RAG over 4M Regulatory PDFs

The Problem

A fintech compliance team needed to answer policy questions against 4M+ regulatory PDFs — SEC filings, FINRA rules, internal policy docs — in real time. The catch: none of this data could touch a public LLM API. Any leak would be a regulatory violation.

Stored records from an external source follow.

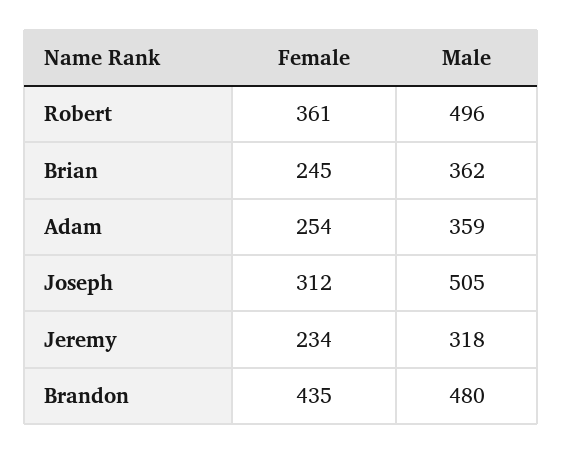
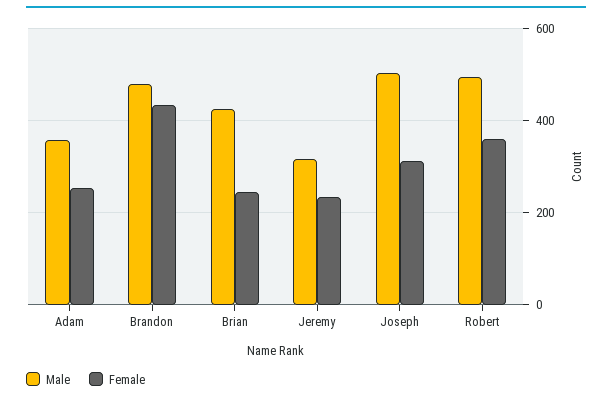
  {
    "Female": {
      "Robert": 361,
      "Brian": 245,
      "Adam": 254,
      "Joseph": 312,
      "Jeremy": 234,
      "Brandon": 435
    },
    "Male": {
      "Robert": 496,
-     "Brian": 362,
+     "Brian": 420,
      "Adam": 359,
      "Joseph": 505,
      "Jeremy": 318,
      "Brandon": 480
    }
  }

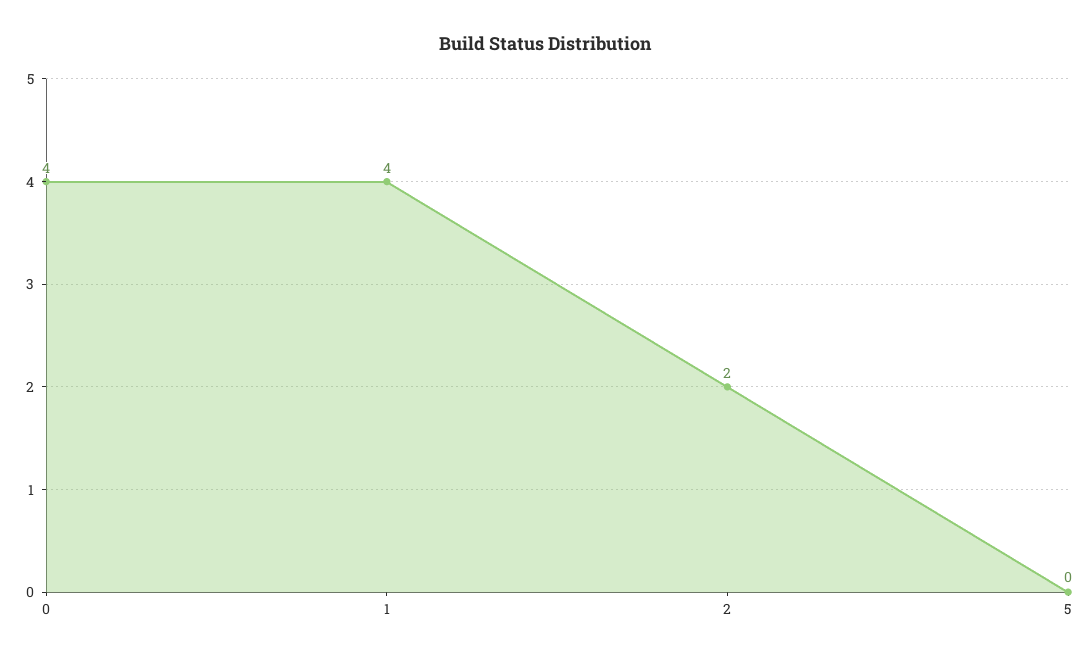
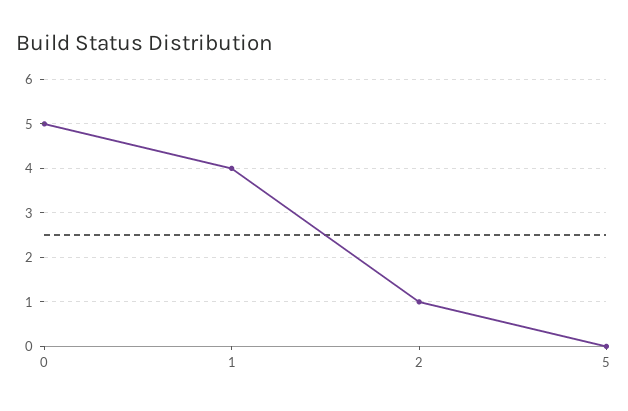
  {
-   "0": 4,
+   "0": 5,
    "1": 4,
-   "2": 2,
+   "2": 1,
    "5": 0
  }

They were spending 3–4 hours per query using keyword search + manual reading. At 20+ queries per day per analyst, that was 60–80 hours of analyst time wasted on lookups.

What I Built

A fully self-hosted RAG pipeline running on Azure Private Endpoint infrastructure:

Ingestion — PDF parsing (pdfminer + custom layout heuristics for tables), chunking with overlap, embedding via text-embedding-3-large running on Azure OpenAI (no data leaves the tenant)
Indexing — Chroma on a dedicated VM, 4.2M chunks, metadata-filtered by document type, jurisdiction, and date
Retrieval — Hybrid BM25 + vector search, re-ranked with a fine-tuned cross-encoder
Generation — GPT-4 via Azure OpenAI, system prompt enforcing citation-only responses
Eval — Golden-set of 400 Q&A pairs, weekly automated regression runs

The Air-Gap Architecture

Everything runs inside the client’s Azure subscription:

Azure OpenAI (models deployed in their tenant)
Azure Blob for document storage
Private endpoints — no public internet egress
Audit logs on every query for compliance review

The Hard Part: Table Extraction

Regulatory PDFs are full of data tables. Standard PDF text extraction flattens them into garbage. I wrote a custom extractor that detects table regions (via pdfminer layout boxes), reconstructs row/column structure, and serializes to markdown before chunking. This alone moved accuracy from 71% to 88% on table-heavy queries.

Results

92% accuracy on the golden-set eval (vs. 41% with keyword search baseline)
Query time from 3–4 hours to under 30 seconds
Zero data leaks — all processing inside the Azure tenant
Analyst capacity freed up: ~50 hours/week redirected to actual analysis

Lessons Learned

Cross-encoders are underused. The retrieval quality improvement from adding a fine-tuned cross-encoder re-ranker was larger than any prompt engineering change. If you’re building RAG and haven’t benchmarked a re-ranker, do it first.